* GIVEN PASSAGE:
## start

Metadata-Version: 2.4
Name: ngiab_data_preprocess
Version: 4.6.5
Summary: Graphical Tools for creating Next Gen Water model input data.
Author-email: Josh Cunningham <jcunningham8@ua.edu>
Project-URL: Homepage, https://github.com/CIROH-UA/NGIAB_data_preprocess
Project-URL: Issues, https://github.com/CIROH-UA/NGIAB_data_preprocess/issues
Classifier: Programming Language :: Python :: 3
Classifier: License :: OSI Approved :: MIT License
Classifier: Operating System :: OS Independent
Requires-Python: >=3.10
Description-Content-Type: text/markdown
License-File: LICENSE
Requires-Dist: pyogrio>=0.7.2
Requires-Dist: pyproj>=3.6.1
Requires-Dist: Flask==3.0.2
Requires-Dist: geopandas>=1.0.0
Requires-Dist: requests==2.32.4
Requires-Dist: igraph==0.11.4
Requires-Dist: s3fs==2024.3.1
Requires-Dist: xarray==2024.2.0
Requires-Dist: zarr==2.17.1
Requires-Dist: netCDF4<1.7.3,>=1.6.5
Requires-Dist: dask==2024.4.1
Requires-Dist: dask[distributed]==2024.4.1
Requires-Dist: exactextract==0.2.0
Requires-Dist: numpy>=1.26.4
Requires-Dist: tqdm==4.66.4
Requires-Dist: rich==13.7.1
Requires-Dist: colorama==0.4.6
Requires-Dist: bokeh==3.5.1
Requires-Dist: boto3
Requires-Dist: numcodecs<0.16.0
Requires-Dist: scipy>=1.15.3
Provides-Extra: eval
Requires-Dist: ngiab_eval; extra == "eval"
Provides-Extra: plot
Requires-Dist: ngiab_eval[plot]; extra == "plot"
Dynamic: license-file

# NGIAB Data Preprocess

This repository contains tools for preparing data to run a [NextGen](https://github.com/NOAA-OWP/ngen)-based simulation using [NGIAB](https://github.com/CIROH-UA/NGIAB-CloudInfra). The tools allow you to select a catchment of interest on an interactive map, choose a date range, and prepare the data with just a few clicks!

![map screenshot](https://github.com/CIROH-UA/NGIAB_data_preprocess/blob/main/modules/map_app/static/resources/screenshot.jpg)

| | |
| --- | --- |
| ![CIROH Logo](./ciroh-bgsafe.png) | Funding for this project was provided by the National Oceanic & Atmospheric Administration (NOAA), awarded to the Cooperative Institute for Research to Operations in Hydrology (CIROH) through the NOAA Cooperative Agreement with The University of Alabama (NA22NWS4320003). |

## Table of Contents

1. [What does this tool do?](#what-does-this-tool-do)
2. [Limitations](#limitations)
   - [Custom realizations](#custom-realizations)
   - [Calibration](#calibration)
   - [Evaluation](#evaluation)
   - [Visualisation](#visualisation)
3. [Requirements](#requirements)
4. [Installation and running](#installation-and-running)
   - [Running without install](#running-without-install)
   - [For uv installation](#for-uv-installation)

## end

Stored data entries
## start

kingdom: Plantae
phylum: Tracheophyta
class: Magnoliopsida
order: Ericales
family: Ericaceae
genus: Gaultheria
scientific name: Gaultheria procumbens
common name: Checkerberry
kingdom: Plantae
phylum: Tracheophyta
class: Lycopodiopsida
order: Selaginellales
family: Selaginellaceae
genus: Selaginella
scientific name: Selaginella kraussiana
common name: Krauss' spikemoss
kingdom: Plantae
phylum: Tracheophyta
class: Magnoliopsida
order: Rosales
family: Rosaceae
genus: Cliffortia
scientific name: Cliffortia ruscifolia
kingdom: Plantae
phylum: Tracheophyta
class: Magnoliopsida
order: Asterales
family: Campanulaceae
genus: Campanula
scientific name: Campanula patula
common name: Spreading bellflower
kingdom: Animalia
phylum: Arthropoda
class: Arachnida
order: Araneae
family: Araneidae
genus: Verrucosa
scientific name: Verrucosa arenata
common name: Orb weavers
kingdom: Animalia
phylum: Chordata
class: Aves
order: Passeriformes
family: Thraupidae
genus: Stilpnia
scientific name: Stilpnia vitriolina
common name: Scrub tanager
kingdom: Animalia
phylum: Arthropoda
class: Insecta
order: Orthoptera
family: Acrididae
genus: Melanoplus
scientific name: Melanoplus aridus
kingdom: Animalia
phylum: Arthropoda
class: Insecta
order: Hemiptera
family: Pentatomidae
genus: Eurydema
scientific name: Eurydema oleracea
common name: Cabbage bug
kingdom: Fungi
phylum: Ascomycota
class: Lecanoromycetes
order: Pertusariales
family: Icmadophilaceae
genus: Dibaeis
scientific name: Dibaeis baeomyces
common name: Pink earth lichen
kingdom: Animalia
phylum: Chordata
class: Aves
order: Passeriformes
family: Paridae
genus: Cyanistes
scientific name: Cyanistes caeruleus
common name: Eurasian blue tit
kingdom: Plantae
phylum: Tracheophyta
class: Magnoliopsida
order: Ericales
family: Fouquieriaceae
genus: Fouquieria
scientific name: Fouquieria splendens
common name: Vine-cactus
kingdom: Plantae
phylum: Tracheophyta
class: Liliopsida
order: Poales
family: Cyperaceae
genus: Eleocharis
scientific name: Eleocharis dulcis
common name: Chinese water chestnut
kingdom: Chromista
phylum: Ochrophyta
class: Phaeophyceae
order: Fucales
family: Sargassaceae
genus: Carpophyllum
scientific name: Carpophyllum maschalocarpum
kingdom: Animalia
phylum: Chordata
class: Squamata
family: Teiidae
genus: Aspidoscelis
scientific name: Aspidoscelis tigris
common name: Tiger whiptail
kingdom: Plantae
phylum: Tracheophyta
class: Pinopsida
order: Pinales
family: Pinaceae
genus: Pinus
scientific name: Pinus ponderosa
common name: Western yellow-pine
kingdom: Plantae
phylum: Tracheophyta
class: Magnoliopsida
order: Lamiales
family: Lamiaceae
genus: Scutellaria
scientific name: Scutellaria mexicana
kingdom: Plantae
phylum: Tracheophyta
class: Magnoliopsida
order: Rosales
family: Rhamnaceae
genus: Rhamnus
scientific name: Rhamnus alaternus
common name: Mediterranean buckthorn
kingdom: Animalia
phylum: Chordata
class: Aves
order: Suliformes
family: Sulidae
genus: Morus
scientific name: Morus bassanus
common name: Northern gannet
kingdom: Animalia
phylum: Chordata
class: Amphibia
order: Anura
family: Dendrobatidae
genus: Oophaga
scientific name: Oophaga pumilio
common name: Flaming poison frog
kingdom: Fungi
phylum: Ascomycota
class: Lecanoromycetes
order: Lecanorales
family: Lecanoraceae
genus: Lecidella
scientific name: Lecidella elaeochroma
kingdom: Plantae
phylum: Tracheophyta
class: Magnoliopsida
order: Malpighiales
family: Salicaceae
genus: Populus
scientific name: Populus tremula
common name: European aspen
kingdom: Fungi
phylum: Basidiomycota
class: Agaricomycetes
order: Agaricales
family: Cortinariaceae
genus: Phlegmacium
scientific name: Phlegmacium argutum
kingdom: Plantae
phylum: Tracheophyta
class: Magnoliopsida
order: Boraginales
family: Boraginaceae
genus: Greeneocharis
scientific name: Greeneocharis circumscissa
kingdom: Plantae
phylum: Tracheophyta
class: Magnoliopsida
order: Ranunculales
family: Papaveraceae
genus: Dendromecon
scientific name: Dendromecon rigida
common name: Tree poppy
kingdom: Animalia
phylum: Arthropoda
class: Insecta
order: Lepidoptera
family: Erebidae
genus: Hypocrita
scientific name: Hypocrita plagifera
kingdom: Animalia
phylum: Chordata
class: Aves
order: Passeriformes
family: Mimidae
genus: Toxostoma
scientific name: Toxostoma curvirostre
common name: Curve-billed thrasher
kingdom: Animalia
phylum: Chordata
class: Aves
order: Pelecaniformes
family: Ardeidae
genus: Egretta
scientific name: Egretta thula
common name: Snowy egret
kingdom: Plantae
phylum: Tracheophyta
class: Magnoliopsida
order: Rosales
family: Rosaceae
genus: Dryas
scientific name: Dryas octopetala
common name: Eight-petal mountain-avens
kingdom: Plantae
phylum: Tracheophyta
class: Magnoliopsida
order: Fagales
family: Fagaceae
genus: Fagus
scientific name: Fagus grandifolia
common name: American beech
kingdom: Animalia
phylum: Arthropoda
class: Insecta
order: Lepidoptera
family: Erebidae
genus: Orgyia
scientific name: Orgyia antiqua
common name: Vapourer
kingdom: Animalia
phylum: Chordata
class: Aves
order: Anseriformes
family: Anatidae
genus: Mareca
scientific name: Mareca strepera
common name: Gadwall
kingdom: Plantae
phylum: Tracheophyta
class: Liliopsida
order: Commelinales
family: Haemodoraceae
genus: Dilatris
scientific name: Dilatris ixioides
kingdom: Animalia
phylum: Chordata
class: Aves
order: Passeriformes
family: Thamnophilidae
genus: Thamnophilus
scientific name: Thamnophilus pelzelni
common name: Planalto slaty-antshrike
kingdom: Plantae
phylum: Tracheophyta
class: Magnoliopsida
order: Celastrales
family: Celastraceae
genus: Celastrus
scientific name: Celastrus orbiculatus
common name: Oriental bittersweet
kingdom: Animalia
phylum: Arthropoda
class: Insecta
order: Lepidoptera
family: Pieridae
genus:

## end

* WRITTEN TASKS:
1. What minimum Python version does the package page require?
2. From the entries, give the lines between the one holding "kingdom: Chromista" and the one holding "genus: Dendromecon", inclusive, as a JSON list of strings with one string per line and blank lines omitted.

* ANSWERS BELOW:
1. Python 3.10 or newer.

2.
[
  "kingdom: Chromista",
  "phylum: Ochrophyta",
  "class: Phaeophyceae",
  "order: Fucales",
  "family: Sargassaceae",
  "genus: Carpophyllum",
  "scientific name: Carpophyllum maschalocarpum",
  "kingdom: Animalia",
  "phylum: Chordata",
  "class: Squamata",
  "family: Teiidae",
  "genus: Aspidoscelis",
  "scientific name: Aspidoscelis tigris",
  "common name: Tiger whiptail",
  "kingdom: Plantae",
  "phylum: Tracheophyta",
  "class: Pinopsida",
  "order: Pinales",
  "family: Pinaceae",
  "genus: Pinus",
  "scientific name: Pinus ponderosa",
  "common name: Western yellow-pine",
  "kingdom: Plantae",
  "phylum: Tracheophyta",
  "class: Magnoliopsida",
  "order: Lamiales",
  "family: Lamiaceae",
  "genus: Scutellaria",
  "scientific name: Scutellaria mexicana",
  "kingdom: Plantae",
  "phylum: Tracheophyta",
  "class: Magnoliopsida",
  "order: Rosales",
  "family: Rhamnaceae",
  "genus: Rhamnus",
  "scientific name: Rhamnus alaternus",
  "common name: Mediterranean buckthorn",
  "kingdom: Animalia",
  "phylum: Chordata",
  "class: Aves",
  "order: Suliformes",
  "family: Sulidae",
  "genus: Morus",
  "scientific name: Morus bassanus",
  "common name: Northern gannet",
  "kingdom: Animalia",
  "phylum: Chordata",
  "class: Amphibia",
  "order: Anura",
  "family: Dendrobatidae",
  "genus: Oophaga",
  "scientific name: Oophaga pumilio",
  "common name: Flaming poison frog",
  "kingdom: Fungi",
  "phylum: Ascomycota",
  "class: Lecanoromycetes",
  "order: Lecanorales",
  "family: Lecanoraceae",
  "genus: Lecidella",
  "scientific name: Lecidella elaeochroma",
  "kingdom: Plantae",
  "phylum: Tracheophyta",
  "class: Magnoliopsida",
  "order: Malpighiales",
  "family: Salicaceae",
  "genus: Populus",
  "scientific name: Populus tremula",
  "common name: European aspen",
  "kingdom: Fungi",
  "phylum: Basidiomycota",
  "class: Agaricomycetes",
  "order: Agaricales",
  "family: Cortinariaceae",
  "genus: Phlegmacium",
  "scientific name: Phlegmacium argutum",
  "kingdom: Plantae",
  "phylum: Tracheophyta",
  "class: Magnoliopsida",
  "order: Boraginales",
  "family: Boraginaceae",
  "genus: Greeneocharis",
  "scientific name: Greeneocharis circumscissa",
  "kingdom: Plantae",
  "phylum: Tracheophyta",
  "class: Magnoliopsida",
  "order: Ranunculales",
  "family: Papaveraceae",
  "genus: Dendromecon"
]